100 Days, 2016-2017

Exhibited online with Humble Arts Foundation and at Feast Arts Center, Tacoma, WA in June 2017 in a solo exhibition titled 'The evening and the evening out."

The 2016 presidential election results left many feeling a wave of shock and unease. Seattle-based artist Serrah Russell channelled this disquiet into 100 Days of Collage, a series of daily meditations reflecting on the past and the ambiguous future of a newly changing world. They are simple, yet remarkably layered - fusing disparate images from issues of National Geographic and various fashion magazines to build a narrative that combines defeatist confusion with a glimmer of molotov, hope and resistance.
— Jon Feinstein, Humble Arts Foundation

ARTIST STATEMENT:
Many things culminated to bring about this body of work.

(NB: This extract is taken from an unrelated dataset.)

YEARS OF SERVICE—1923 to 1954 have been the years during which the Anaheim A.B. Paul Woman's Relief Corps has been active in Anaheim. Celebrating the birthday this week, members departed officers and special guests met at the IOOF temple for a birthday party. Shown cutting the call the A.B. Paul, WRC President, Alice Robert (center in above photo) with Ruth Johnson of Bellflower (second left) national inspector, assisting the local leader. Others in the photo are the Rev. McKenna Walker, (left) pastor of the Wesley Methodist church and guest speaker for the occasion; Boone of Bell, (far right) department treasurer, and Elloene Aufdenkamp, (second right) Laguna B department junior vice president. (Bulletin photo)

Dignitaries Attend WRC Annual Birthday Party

At the end of 2016, I was finally getting settled into my new home, complete with a studio all my own. I was ready to start seeing what I could make with this new space, but unsure where to begin. Then the results of the 2016 election came in. I was suddenly feeling a lot of unexpected emotions and seeking a way to process them. A friend of mine began a similar project of 100 Days of Painting around that time and it was inspiring to witness how therapeutic it felt to her process of creation and to me as a viewer. It inspired me to begin my own project. "100 Days of Collage" has been a way for me to set up a ritual of creating. I have begun to see making as an act of daily meditation, a ritual for reflection, and a place to speak. I believe that my work feels most true when it comes from a personal place, influenced by my surroundings and my experiences and during this time, I was feeling a lot and was compelled to do something. Of course, there is so much more that I can do to help and to make change besides making art, but for me, art is building the ground floor. It is a means for self-care, a way to be heard, listen and to understand. And so I began. And so I continued. I admit that there were many days that I was tired, that I was uninspired, that I felt like I had nothing to say or I was saying something no one wanted to hear. But there was never a day that I regretted spending the time, in the quiet of the night in my studio.